Calibrating Trust in Diagnostic Copilots
A leading diagnostic AI vendor wanted to ship a lesion-detection copilot for chest CT, but pilot deployments showed worrying patterns: radiologists either over-trusted high-confidence predictions or wholesale ignored the system. We were brought in to characterise — and fix — the trust calibration problem.

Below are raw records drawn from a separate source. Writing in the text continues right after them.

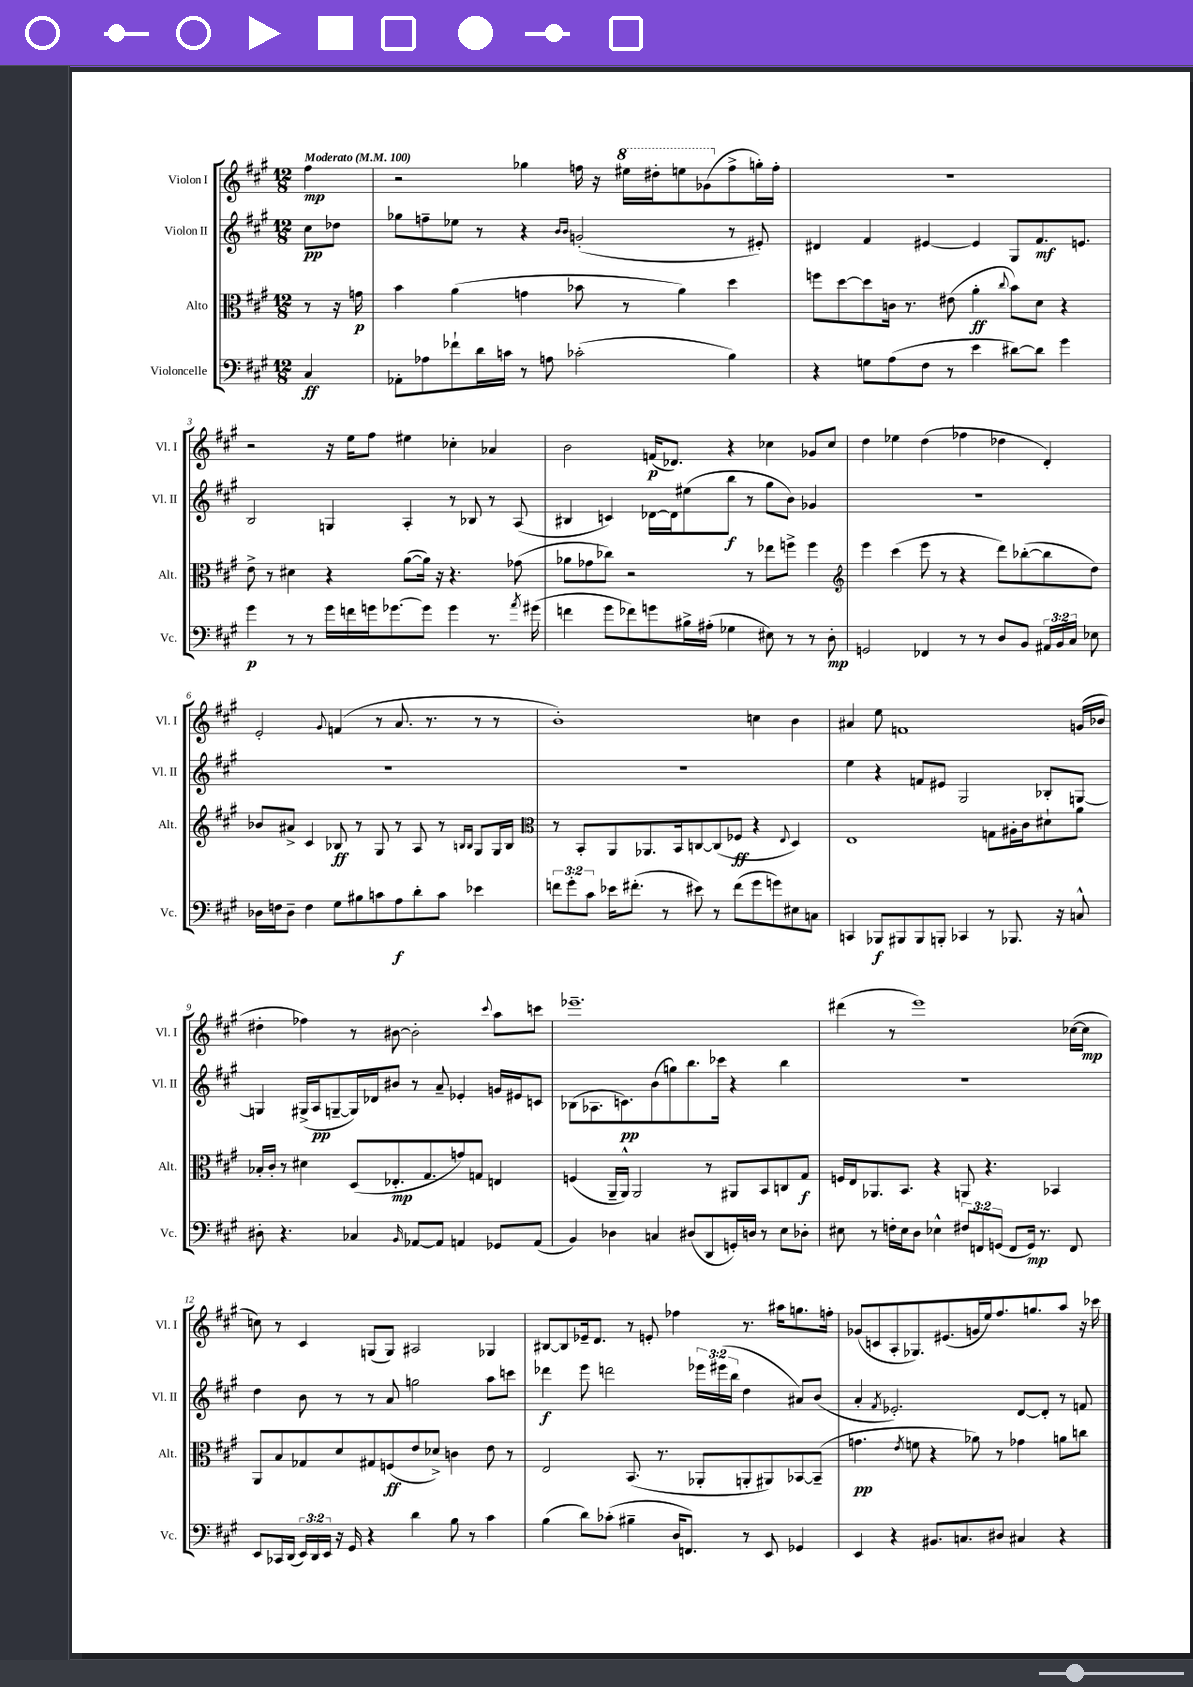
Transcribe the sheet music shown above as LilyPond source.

<<
\new StaffGroup <<
\new Staff = "s0" \with { instrumentName = "Violon I" shortInstrumentName = "Vl. I" } {
    \clef treble \key a \major \numericTimeSignature \time 12/8 \partial 4 \tempo "Moderato" 4 = 100
    \autoBeamOff fis''4\mp |
    r2 ges''4 f''16 r16 \ottava #1 eis'''16[ dis'''16-. e'''8 ges''!8( \ottava #0 f''8-> g''16-.) f''16]-. |
    R1. |
    r2 r16 e''16[ fis''8] eis''4 ces''4-. aes'4 |
    b'2 f'16[\p( des'8.]) r4 ces''4 ges'8[ ces''8] |
    d''4 ees''4 d''4( fes''4 des''4 d'4-.) |
    e'2-. \appoggiatura { gis'8 } f'4( r8 a'8. r8. r8 r8 |
    b'1-.) c''4 b'4 |
    ais'4 e''8 f'1 g'16[( bes'16] |
    dis''4-. fes''4) r8 bis'8~ bis'2-. \appoggiatura { cis'''8 } a''8[ c'''8] |
    ees'''1.-- |
    dis'''4( r8 e'''1) ces''16[~( ces''16]\mp |
    c''8) r8 cis'4 g8[( g8]) ais2 ges4 |
    bis8[~ bis8 ees'16-- d'8.] r8 e'8-. fes''4 r8. ais''16[ g''8. f''16]-. |
    ges'8[( c'8 a8-. ges8.) eis'8.( g'16 e''16) fis''8. g''8. a''8] r16 ces'''16 \bar "|." |
}
\new Staff = "s1" \with { instrumentName = "Violon II" shortInstrumentName = "Vl. II" } {
    \clef treble \key a \major \numericTimeSignature \time 12/8 \override Staff.TupletNumber.text = #tuplet-number::calc-fraction-text \partial 4
    \autoBeamOff cis''8[\pp des''8] |
    ges''8[ f''8-- ees''8] r8 r4 \grace { b'16[ b'16] } g'2-.( r8 eis'8-.) |
    dis'4 fis'4 eis'4~ eis'4 gis8[ fis'8.\mf e'8.] |
    b2 g4 a4-. r8 bes8 r8 a8( |
    bis4 c'4) des'16[~ des'16 eis''8( b''8]\f r8 gis''8[ b'8]) ges'4 |
    R1. |
    R1. |
    R1. |
    e''4 r4 f'8[ eis'8] gis2 bes8[-. g8]~ |
    g4 gis16[->( a16\pp g8~-- g16) des'16 bis'8] r8 a'8-- ees'4-. g'16[ eis'16 c'8] |
    bes8[( aes8. c'8.\pp) b'8( g''8) b''8. ces'''16] r4 b''4 |
    r1. |
    d''4 b'8 r8 r8 a'8 g''2 a''8[ c'''8] |
    des'''4\f e'''8 d'''2 \tuplet 3/2 { ees'''16[ eis'''16( b''16] } d''4 ais'8[) b'8]( |
    a'4-. \acciaccatura { fis'8 } ees'2.-.) d'8[~ d'8]-. r8 f'8 \bar "|." |
}
\new Staff = "s2" \with { instrumentName = "Alto" shortInstrumentName = "Alt." } {
    \clef alto \key a \major \numericTimeSignature \time 12/8 \partial 4
    \autoBeamOff r8 r16 g'16\p |
    b'4 a'4( g'4 bes'8 r8 a'4) d''4 |
    f''8[ d''8~ d''8 c'16] r8. eis'8( a'4-.\ff \appoggiatura { cis''8 } b'8[) d'8] r4 |
    e'8-> r8 dis'4 r4 a'8[~( a'16]) r16 r4. ges'8( |
    aes'8[ ges'8 ces''8]) r2 r8 ees''8[ f''8]-> f''4 |
    \clef treble e'''4 cis'''4( e'''8 r8 r4 d'''8[) bes''8~-.( bes''8 d''8]) |
    bes'8[ ais'8]-> cis'4 bes8\ff r8 gis8 r8 a8 r8 \grace { b16[ b16] } gis8[ gis16 b16] |
    \clef alto r8 b,8[-. a,8 aes,8. b,16 c8~ c8( fes8]\ff r4 \appoggiatura { e8 } d4) |
    e1 g8[ ais16-. cis'16 dis'8-! a'8] |
    bes16[-. cis'16]-. r8 dis'4 d8[( ees8.-.\mp gis8. g'8) g8] e4 |
    f4( a,16[-- a,16]-^) a,2 r8 ais,8[ b,8 c8 gis8]\f |
    f16[ e16 aes,8. b,8.] r4 a,8 r4. bes,4 |
    a,8[ b8 ges8 d'8 gis8 f8\ff( e'8 des'8]->) c'4 e'8 r8 |
    e2 b,8.( r8. aes,8[-. a,8-. ais,8) bes,8~ bes,8]--( |
    g'4.\pp \acciaccatura { e'8 } f'8 r4 aes'8) r8 ges'4 a'8[ c''8] \bar "|." |
}
\new Staff = "s3" \with { instrumentName = "Violoncelle" shortInstrumentName = "Vc." } {
    \clef bass \key a \major \numericTimeSignature \time 12/8 \override Staff.TupletNumber.text = #tuplet-number::calc-fraction-text \partial 4
    \autoBeamOff cis4\ff |
    aes,8[-. aes8 fes'8-! d'16 c'16] r8 a8 ces'2-.( b4) |
    r4 g8[ a8( fis8] r8 e'4 dis'8[~) dis'8] gis'4 |
    gis'4\p r8 r8 gis'16[ f'16 g'16 ges'8.~ ges'8] ges'4 r8. \acciaccatura { a'8 } gis'16( |
    f'4 gis'8[ fes'8) g'8 bis16-> ais16]-.( ges4 eis8) r8 r8 d8-.\mp |
    g,2 fes,4 r8 r8 d8[ b,8] \tuplet 3/2 { ais,16[ b,16 cis16] } ees8 |
    des16[ f16 des8]-- f4 gis8[ bis8 c'8 a8\f d'8-. c'8] ees'4 |
    \tuplet 3/2 { f'8[ gis'8-. cis'8] } ees'16[ fis'8.]-.( r8 eis'8) r8 fis'8[( gis'8 g'8) eis8 c8] |
    c,4 bes,,8[\f bis,,8 bis,,8 b,,8]-. ces,4 r8 bes,,8. r16 c8-^ |
    dis8-. r4. ces4 \grace { b,16 } aes,8[~ aes,8] a,4 ges,8[ a,8]( |
    b,4) des4 c4 dis8[( d,8 g,16-.) d16] r8 e8[ des8]-. |
    eis8 r8 f16[-. eis16 d8] ees4-^ \tuplet 3/2 { fis8[ f,8 g,8]( } f,8[ g,16]\mp) r8. f,8 |
    e,8[ ces,16 d,16]( \tuplet 3/2 { e,16[) d,16 e,16] } r16 gis,16 r4 d'4 b8 r8 cis'4 |
    b4( d'8[) ces'8]-.( bis4-- d16[ f,8.]) r8 e,8 ges,4 |
    e,4 r4 bis,8.[ c8. dis8] cis4 r4 \bar "|." |
}
>>
>>
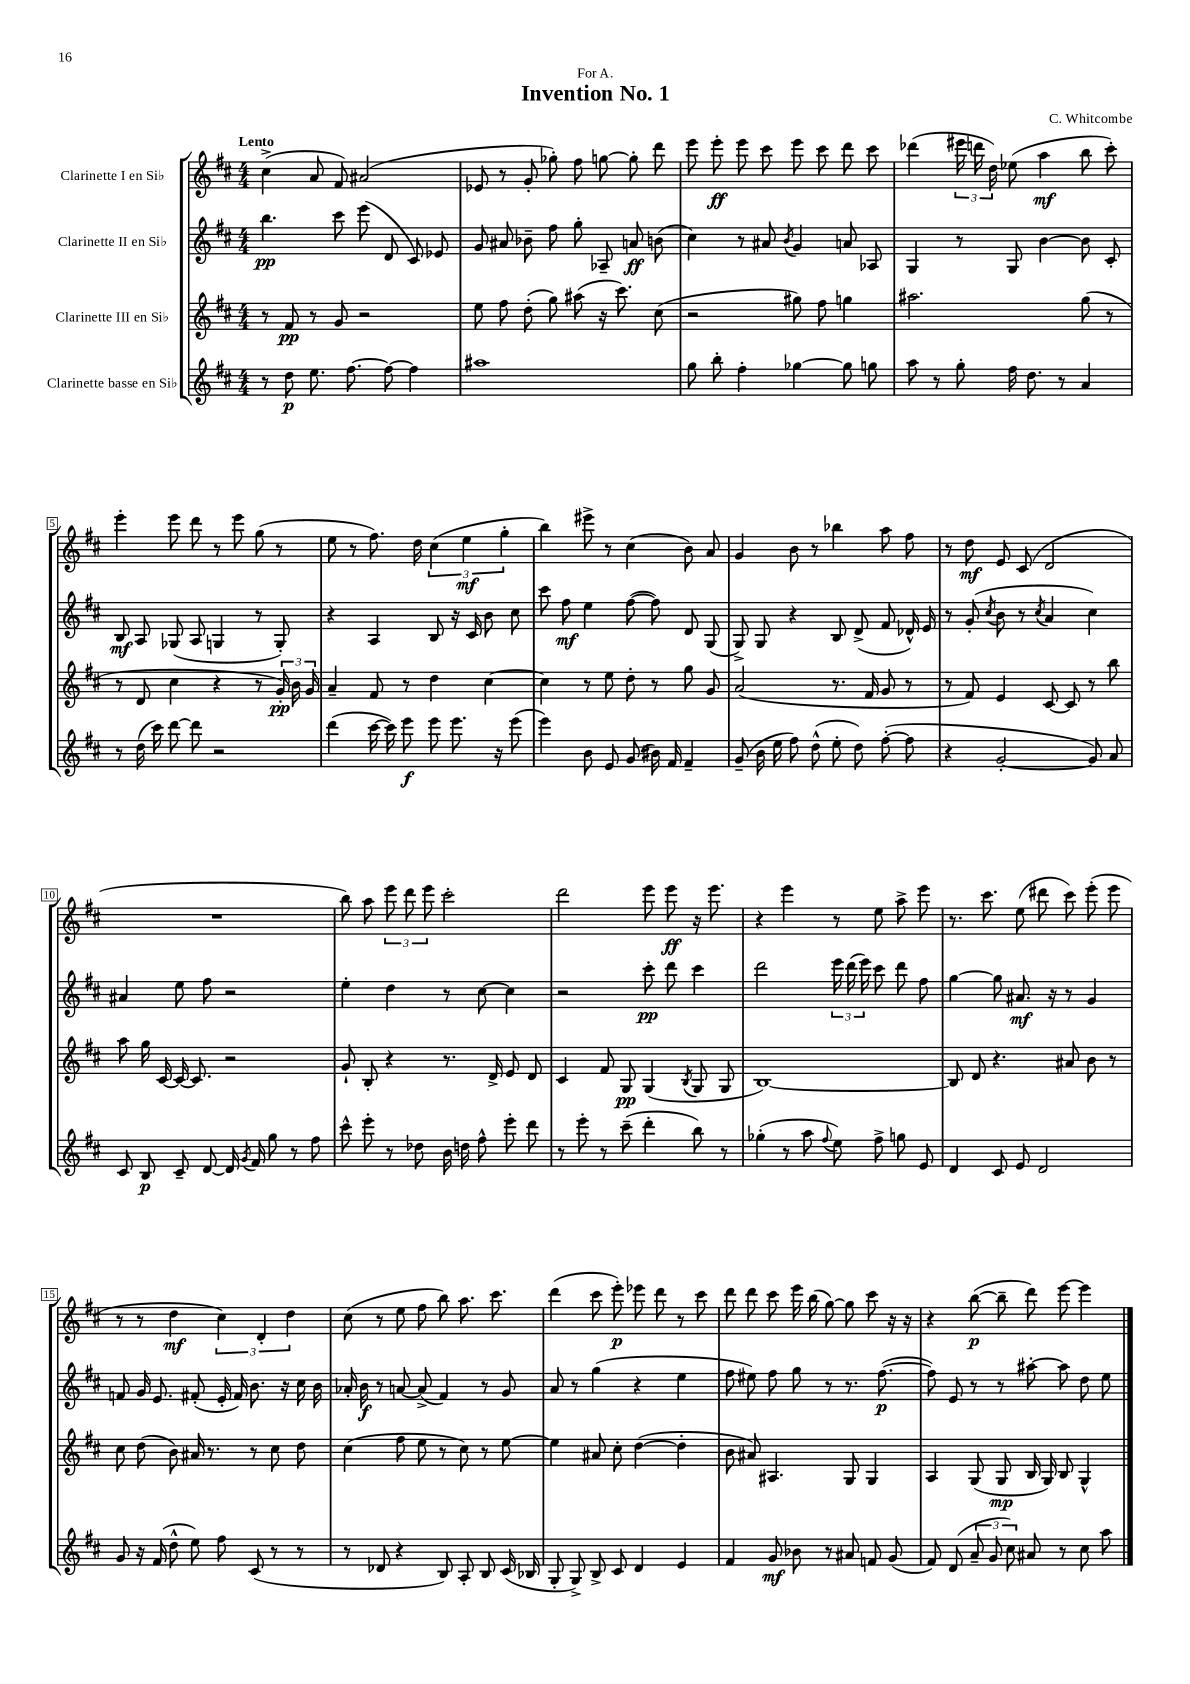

Confidence scores expressed as percentages were systematically misinterpreted. Radiologists treated 85% confidence as 'definitely there' and 60% as 'almost certainly not.' This binarisation defeated the calibration the model team had carefully built.
We ran a within-subject study with 48 board-certified radiologists across two countries. Each read 32 CT scans under three UI conditions: baseline (percentage), redesigned (calibrated visual language + counterfactual examples), and control (no AI). Eye-tracking captured attention to AI cues; verbal protocols captured reasoning.
- 01Baseline UI produced 'lazy reliance' on 28% of cases — radiologists agreed with the AI without examining the scan.
- 02Redesigned UI cut lazy reliance to 11% (−61%) without reducing total agreement rate.
- 03Appropriate reliance (agreement when AI correct, disagreement when AI wrong) rose by 41%.
- 04Counterfactual examples were the single highest-impact design element.